▸ What the task requires:
Each line of the data below that contains "wrist" must be copied.

Named joint coordinates:
§

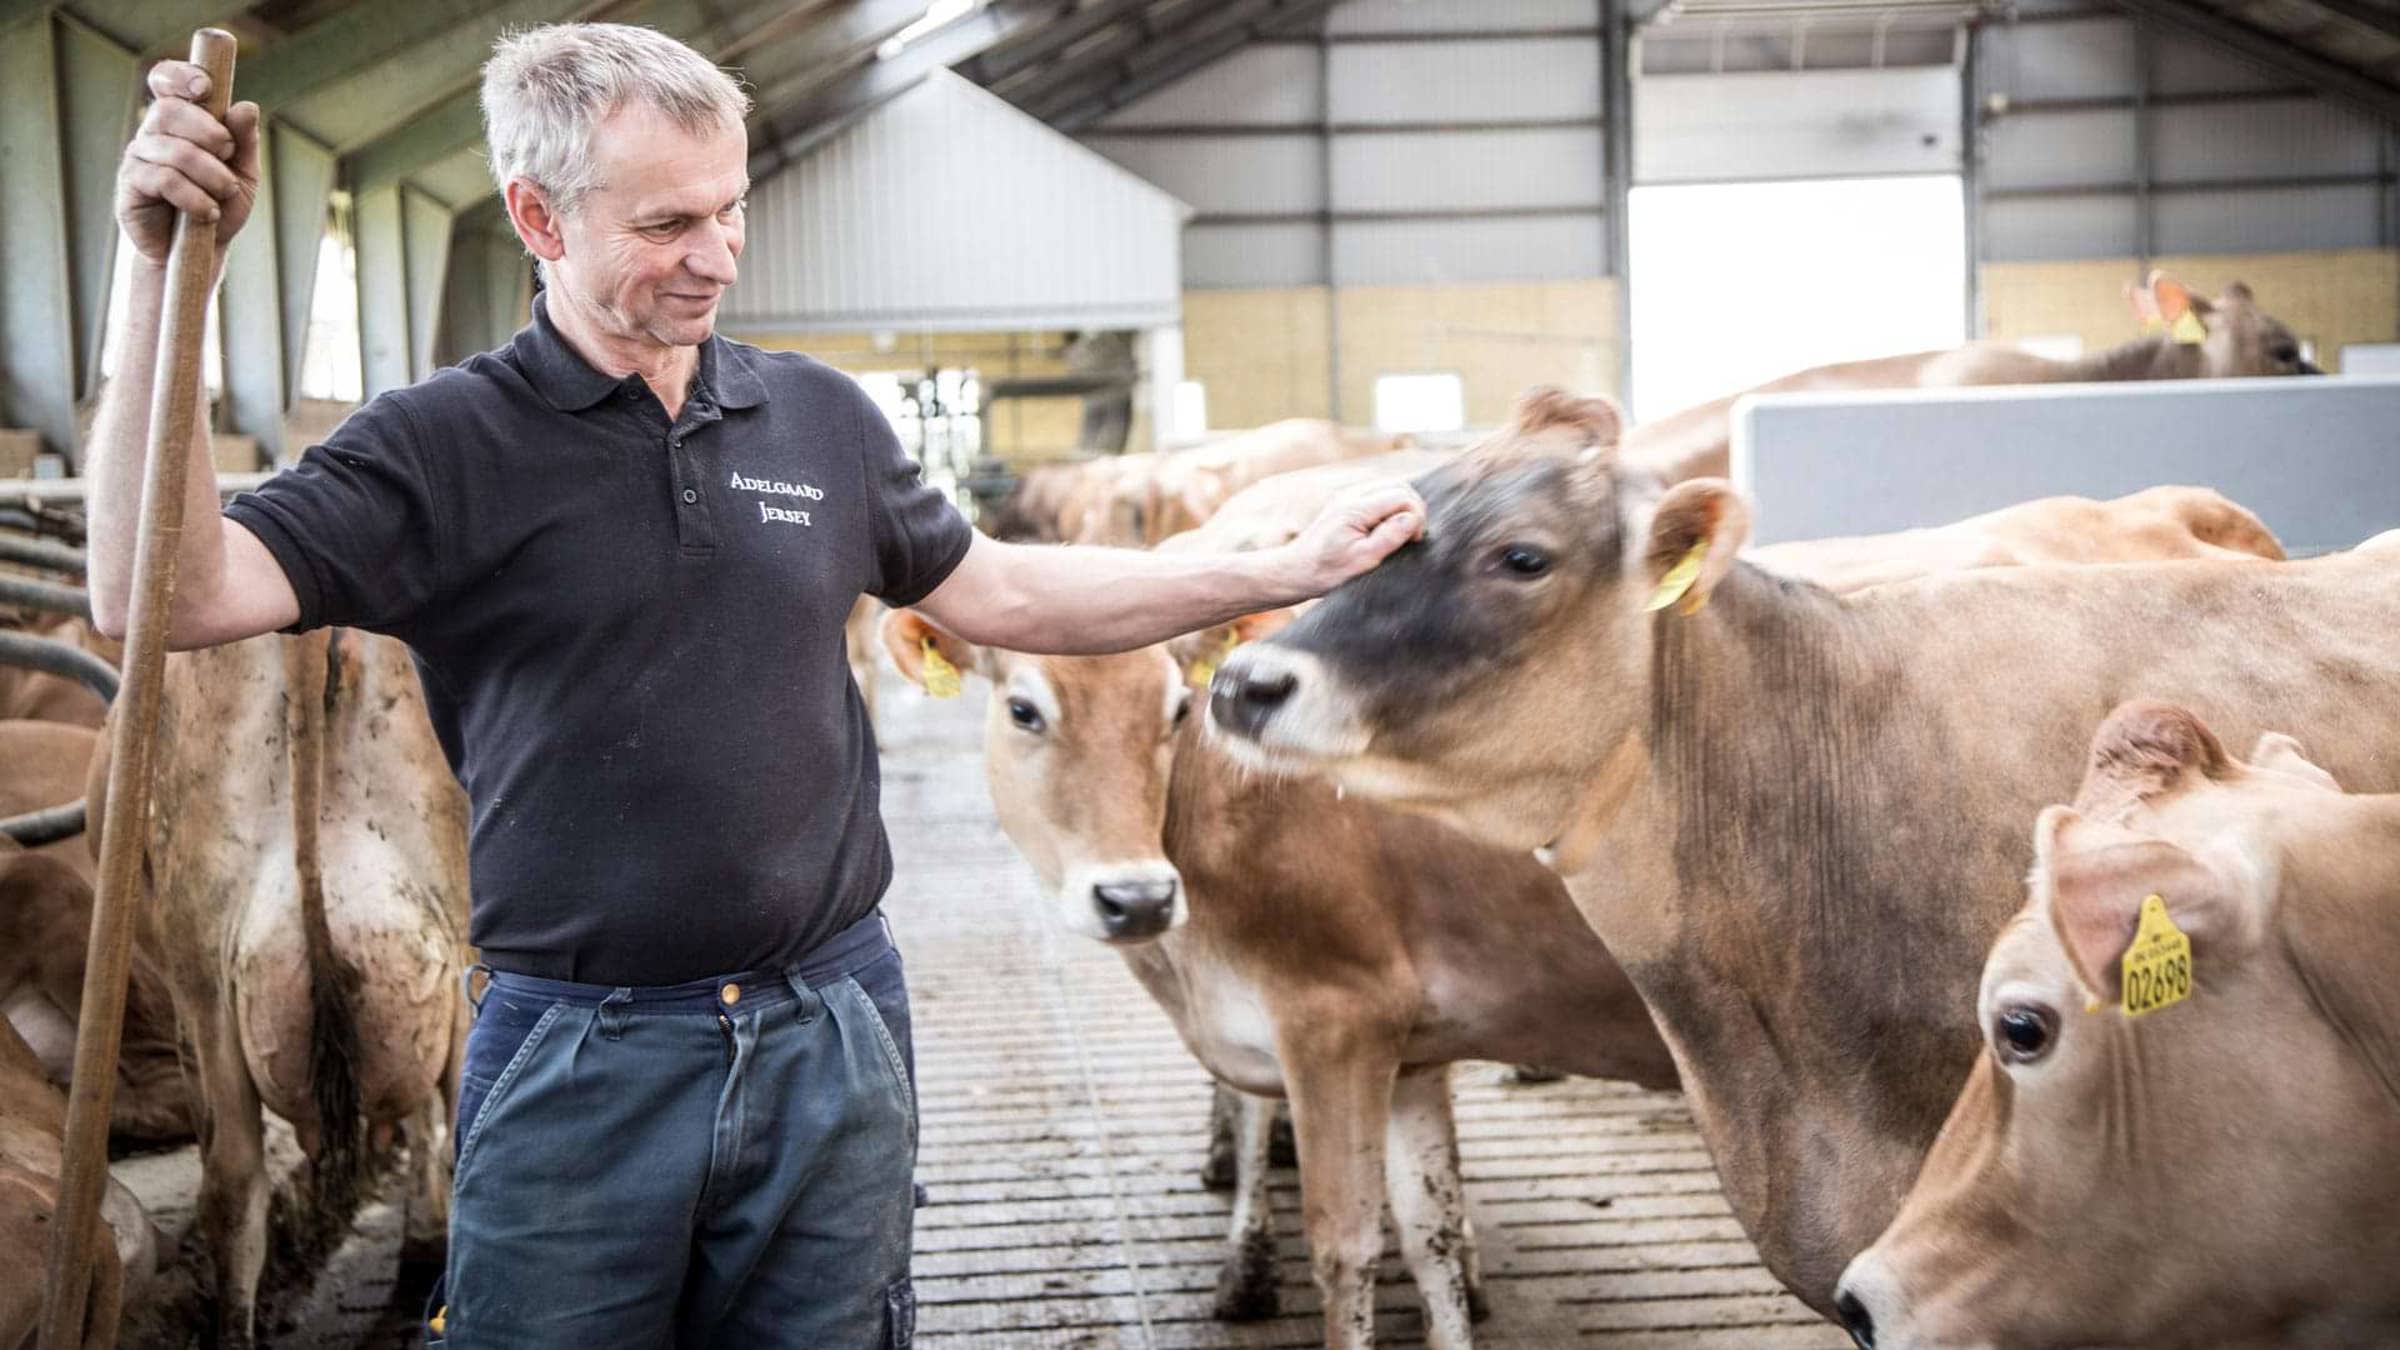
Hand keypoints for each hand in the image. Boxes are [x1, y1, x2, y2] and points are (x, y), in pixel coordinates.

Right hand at [116, 61, 259, 265]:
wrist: (201, 252)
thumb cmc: (220, 207)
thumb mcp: (242, 174)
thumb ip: (244, 141)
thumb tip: (246, 106)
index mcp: (179, 121)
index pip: (165, 81)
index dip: (180, 76)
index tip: (205, 88)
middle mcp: (153, 134)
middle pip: (169, 111)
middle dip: (208, 131)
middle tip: (228, 153)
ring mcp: (138, 158)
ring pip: (172, 149)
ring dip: (209, 173)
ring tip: (225, 193)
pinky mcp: (130, 186)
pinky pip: (163, 179)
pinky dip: (194, 196)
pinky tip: (208, 212)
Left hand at [1279, 481, 1426, 595]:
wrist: (1297, 570)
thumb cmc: (1328, 571)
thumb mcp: (1363, 560)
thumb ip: (1389, 536)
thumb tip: (1413, 518)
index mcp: (1355, 508)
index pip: (1401, 496)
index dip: (1416, 516)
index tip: (1413, 540)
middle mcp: (1351, 495)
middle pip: (1399, 485)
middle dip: (1413, 507)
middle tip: (1413, 536)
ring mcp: (1348, 495)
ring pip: (1391, 486)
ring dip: (1403, 506)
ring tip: (1402, 532)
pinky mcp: (1348, 501)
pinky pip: (1379, 492)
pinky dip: (1392, 505)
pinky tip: (1389, 526)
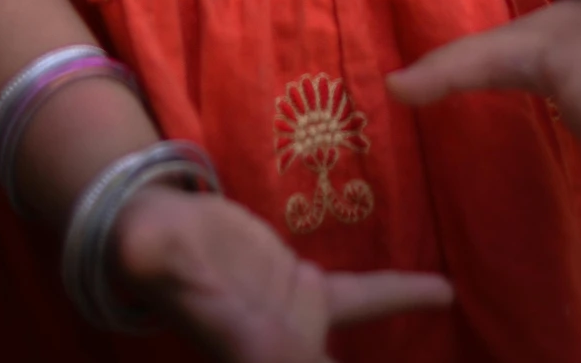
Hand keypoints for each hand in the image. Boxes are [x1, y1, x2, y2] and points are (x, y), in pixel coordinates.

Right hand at [112, 183, 452, 360]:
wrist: (157, 231)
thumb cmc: (143, 242)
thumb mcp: (144, 248)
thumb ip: (146, 250)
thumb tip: (136, 243)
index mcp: (244, 346)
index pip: (293, 357)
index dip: (306, 357)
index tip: (319, 351)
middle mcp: (275, 348)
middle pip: (317, 362)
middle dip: (343, 362)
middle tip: (439, 341)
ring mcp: (294, 326)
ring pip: (337, 350)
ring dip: (374, 350)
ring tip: (443, 308)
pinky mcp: (306, 293)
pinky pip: (361, 300)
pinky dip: (402, 294)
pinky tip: (444, 291)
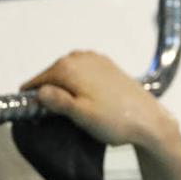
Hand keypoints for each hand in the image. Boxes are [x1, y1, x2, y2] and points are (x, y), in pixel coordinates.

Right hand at [21, 51, 177, 147]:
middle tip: (51, 116)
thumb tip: (39, 92)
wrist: (149, 120)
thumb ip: (58, 102)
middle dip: (49, 93)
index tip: (31, 114)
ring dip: (64, 89)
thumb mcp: (82, 116)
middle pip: (52, 75)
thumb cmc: (115, 122)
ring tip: (70, 111)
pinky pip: (83, 73)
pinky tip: (86, 100)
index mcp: (68, 68)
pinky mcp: (107, 65)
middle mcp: (79, 57)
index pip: (37, 81)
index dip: (31, 98)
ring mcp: (94, 59)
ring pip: (67, 73)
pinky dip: (79, 84)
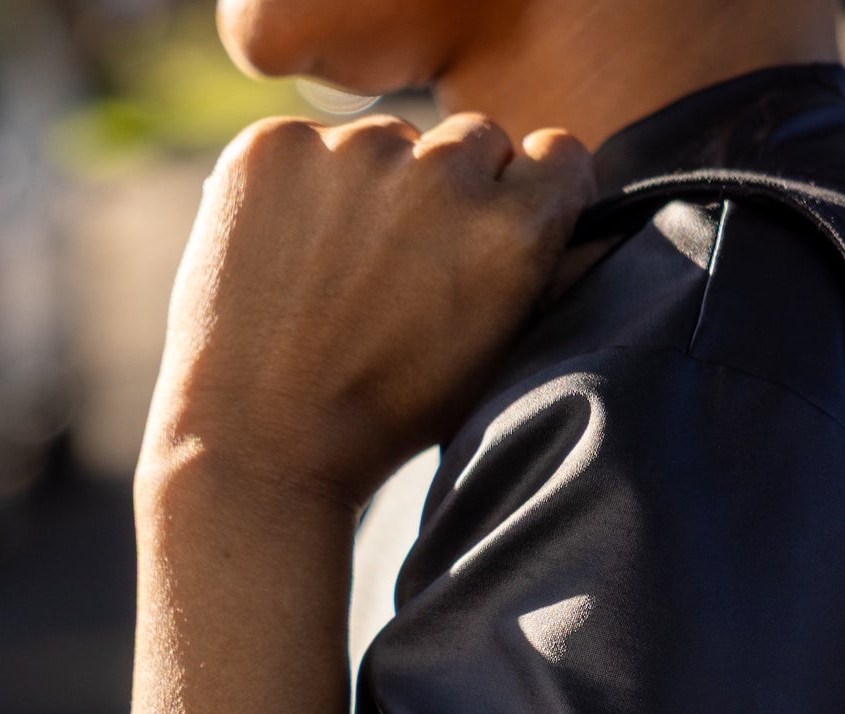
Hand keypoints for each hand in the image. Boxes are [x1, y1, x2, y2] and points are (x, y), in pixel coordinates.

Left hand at [141, 107, 594, 513]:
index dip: (536, 188)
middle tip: (411, 265)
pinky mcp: (276, 144)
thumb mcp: (492, 362)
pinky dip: (303, 187)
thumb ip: (542, 280)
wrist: (260, 442)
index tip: (508, 216)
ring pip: (391, 140)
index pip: (561, 156)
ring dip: (378, 184)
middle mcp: (443, 175)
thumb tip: (584, 224)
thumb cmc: (386, 420)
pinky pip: (312, 144)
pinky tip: (288, 257)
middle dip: (458, 188)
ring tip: (339, 274)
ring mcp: (354, 149)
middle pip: (476, 140)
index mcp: (513, 233)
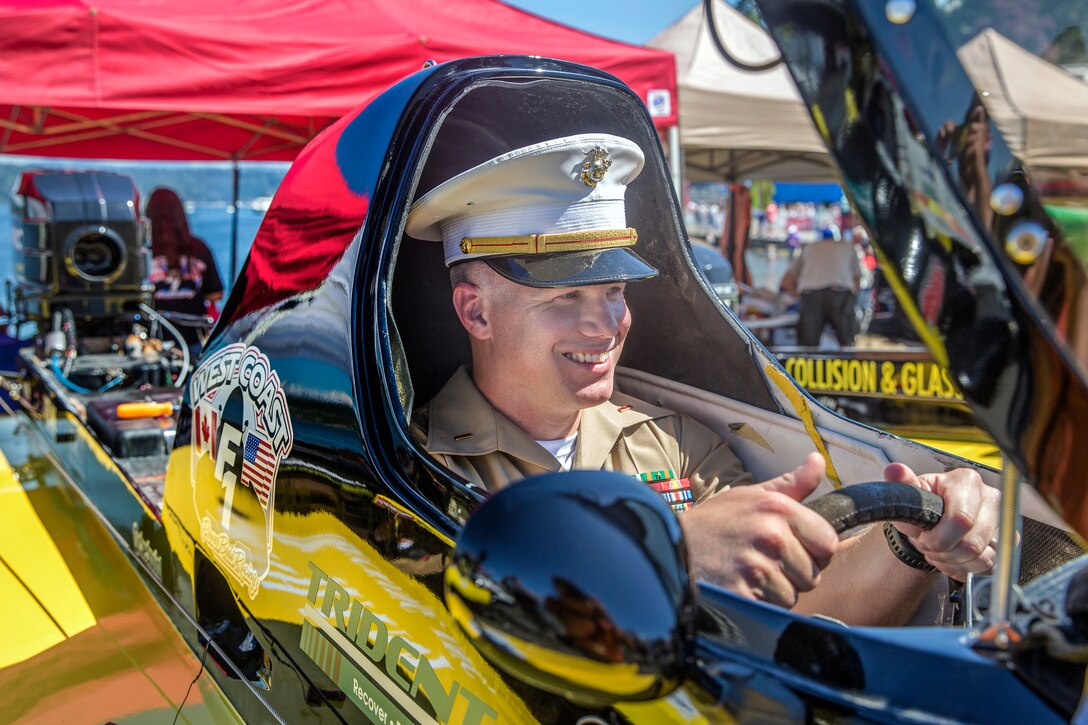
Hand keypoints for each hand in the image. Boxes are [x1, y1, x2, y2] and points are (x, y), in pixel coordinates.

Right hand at [679, 453, 838, 606]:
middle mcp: (771, 535)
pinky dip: (757, 605)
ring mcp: (757, 567)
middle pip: (812, 575)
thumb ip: (790, 484)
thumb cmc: (713, 523)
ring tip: (746, 575)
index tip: (789, 549)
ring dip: (773, 593)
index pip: (828, 543)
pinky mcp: (743, 594)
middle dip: (791, 575)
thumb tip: (818, 460)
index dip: (812, 551)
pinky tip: (738, 588)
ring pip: (792, 596)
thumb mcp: (749, 496)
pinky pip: (771, 611)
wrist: (668, 545)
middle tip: (760, 562)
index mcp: (778, 508)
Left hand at [883, 462, 999, 580]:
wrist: (932, 521)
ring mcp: (1002, 520)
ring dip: (953, 562)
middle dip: (944, 552)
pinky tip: (951, 560)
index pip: (961, 520)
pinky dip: (965, 569)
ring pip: (982, 557)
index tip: (924, 539)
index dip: (939, 538)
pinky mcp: (1006, 541)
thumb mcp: (909, 497)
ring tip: (938, 553)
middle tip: (929, 547)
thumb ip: (903, 484)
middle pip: (972, 543)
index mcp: (966, 481)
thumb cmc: (922, 506)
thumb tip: (894, 471)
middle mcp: (990, 497)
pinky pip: (989, 566)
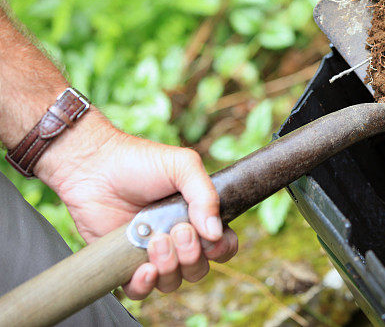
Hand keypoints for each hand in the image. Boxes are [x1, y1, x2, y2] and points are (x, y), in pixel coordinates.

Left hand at [35, 110, 237, 298]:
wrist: (93, 167)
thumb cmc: (139, 162)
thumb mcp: (183, 166)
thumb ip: (206, 195)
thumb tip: (215, 232)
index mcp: (196, 216)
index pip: (222, 245)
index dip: (221, 249)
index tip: (208, 239)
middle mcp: (176, 238)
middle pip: (199, 269)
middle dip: (191, 256)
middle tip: (176, 231)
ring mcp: (150, 253)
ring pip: (172, 282)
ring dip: (169, 268)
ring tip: (154, 242)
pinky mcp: (123, 264)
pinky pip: (140, 292)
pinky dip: (144, 286)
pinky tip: (142, 269)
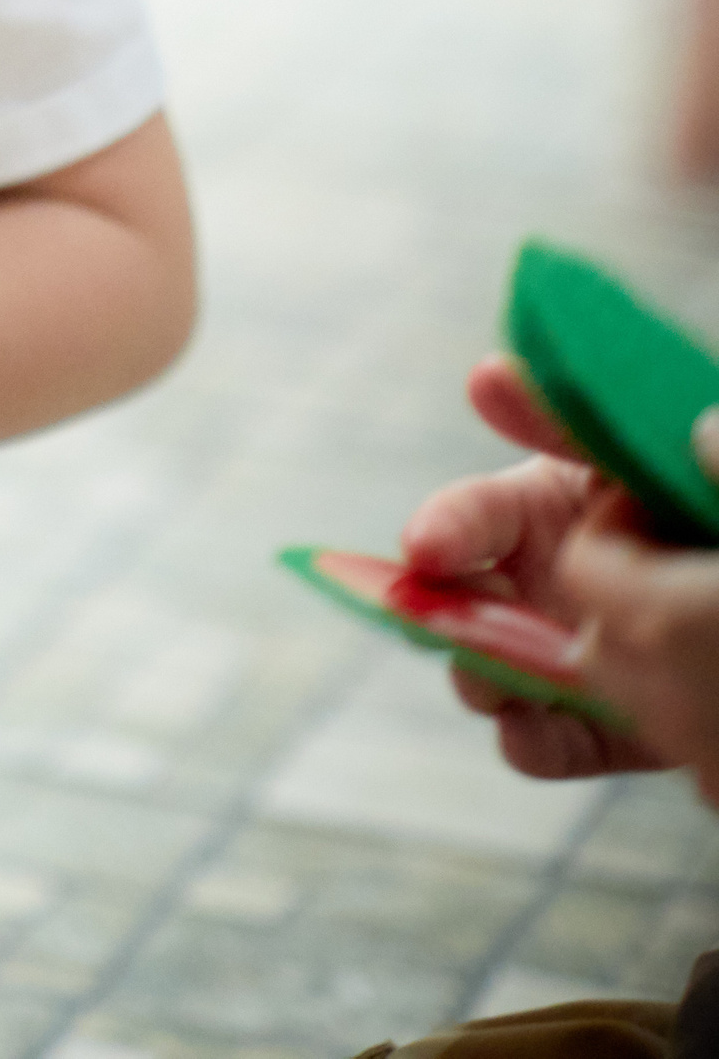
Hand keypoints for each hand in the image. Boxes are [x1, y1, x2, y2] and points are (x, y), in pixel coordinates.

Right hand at [401, 354, 698, 784]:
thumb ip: (576, 422)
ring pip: (496, 675)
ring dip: (480, 681)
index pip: (474, 515)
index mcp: (550, 506)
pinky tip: (529, 735)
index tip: (425, 549)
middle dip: (439, 617)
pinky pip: (559, 742)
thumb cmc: (693, 496)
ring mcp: (576, 653)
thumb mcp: (639, 448)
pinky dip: (535, 744)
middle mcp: (551, 579)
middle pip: (462, 603)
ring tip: (492, 686)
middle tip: (438, 627)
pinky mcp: (614, 723)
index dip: (443, 528)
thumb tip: (487, 374)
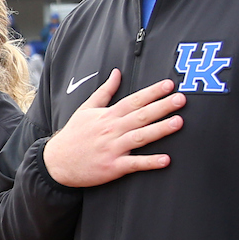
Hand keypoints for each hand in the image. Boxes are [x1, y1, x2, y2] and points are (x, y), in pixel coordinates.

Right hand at [41, 72, 185, 187]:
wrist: (56, 162)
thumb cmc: (74, 135)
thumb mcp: (86, 108)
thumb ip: (105, 91)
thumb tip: (117, 72)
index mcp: (108, 115)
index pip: (134, 100)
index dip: (152, 92)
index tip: (169, 85)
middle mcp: (112, 129)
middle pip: (141, 115)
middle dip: (162, 106)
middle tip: (182, 99)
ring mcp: (113, 148)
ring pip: (140, 136)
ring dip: (160, 129)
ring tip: (179, 122)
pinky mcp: (113, 167)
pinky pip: (134, 164)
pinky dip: (149, 162)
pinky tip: (166, 160)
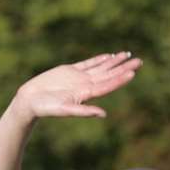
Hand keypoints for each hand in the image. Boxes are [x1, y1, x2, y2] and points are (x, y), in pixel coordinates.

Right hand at [13, 52, 141, 120]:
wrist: (30, 101)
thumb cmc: (45, 108)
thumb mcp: (65, 110)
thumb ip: (84, 111)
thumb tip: (103, 114)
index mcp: (85, 94)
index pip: (107, 85)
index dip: (120, 79)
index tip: (133, 72)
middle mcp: (85, 86)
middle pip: (108, 75)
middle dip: (124, 68)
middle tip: (140, 61)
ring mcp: (78, 78)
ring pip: (101, 67)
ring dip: (115, 62)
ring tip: (128, 55)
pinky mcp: (70, 71)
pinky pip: (88, 63)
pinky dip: (99, 59)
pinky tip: (109, 56)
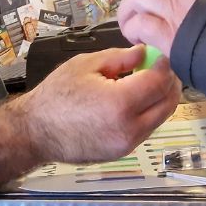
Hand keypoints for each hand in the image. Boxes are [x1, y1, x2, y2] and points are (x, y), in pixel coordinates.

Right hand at [18, 46, 180, 163]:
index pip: (158, 82)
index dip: (165, 66)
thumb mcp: (85, 65)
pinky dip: (149, 113)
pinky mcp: (122, 153)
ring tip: (149, 82)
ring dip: (161, 99)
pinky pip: (146, 129)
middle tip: (164, 69)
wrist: (36, 131)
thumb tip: (143, 52)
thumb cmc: (55, 96)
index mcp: (120, 103)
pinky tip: (136, 100)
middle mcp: (128, 128)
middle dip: (170, 83)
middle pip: (167, 104)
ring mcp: (127, 144)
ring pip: (160, 118)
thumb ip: (119, 58)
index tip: (163, 56)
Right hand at [117, 0, 205, 57]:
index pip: (137, 24)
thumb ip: (167, 49)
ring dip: (149, 0)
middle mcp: (175, 6)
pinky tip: (180, 7)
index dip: (130, 31)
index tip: (135, 39)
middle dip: (128, 9)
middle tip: (130, 21)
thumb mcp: (187, 64)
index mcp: (171, 33)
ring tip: (153, 12)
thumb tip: (157, 43)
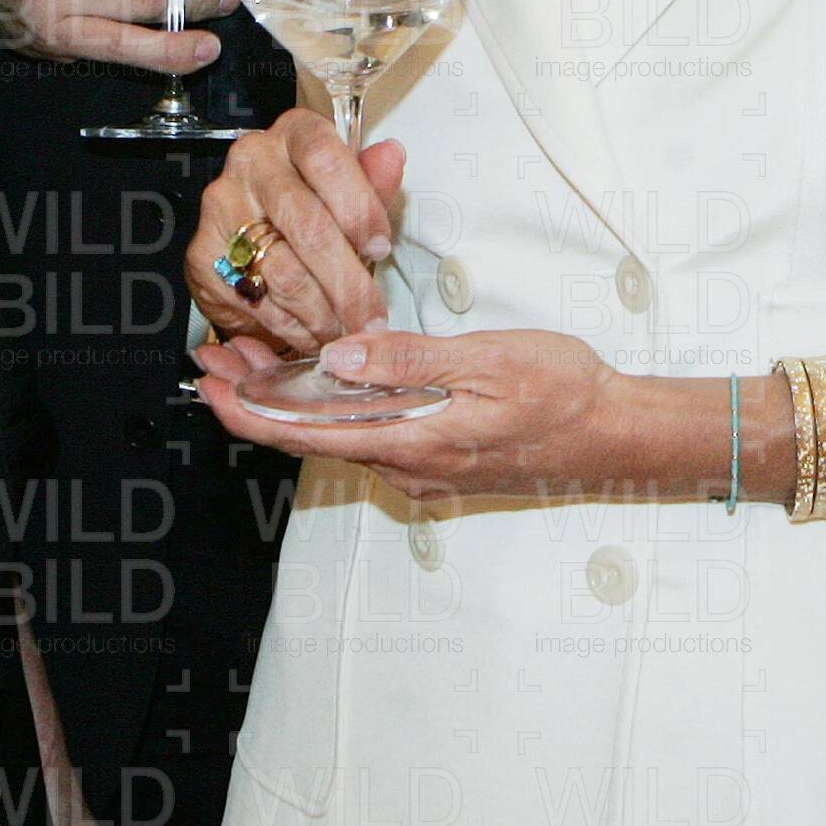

§

▸ Solution for this problem:
wrist: (201, 252)
wrist: (1297, 570)
wrist: (157, 231)
wrist: (149, 120)
wrist: (260, 442)
wrist: (668, 545)
wrist: (932, 521)
wrist: (93, 167)
wrist: (56, 162)
wrist: (30, 101)
wrist: (36, 131)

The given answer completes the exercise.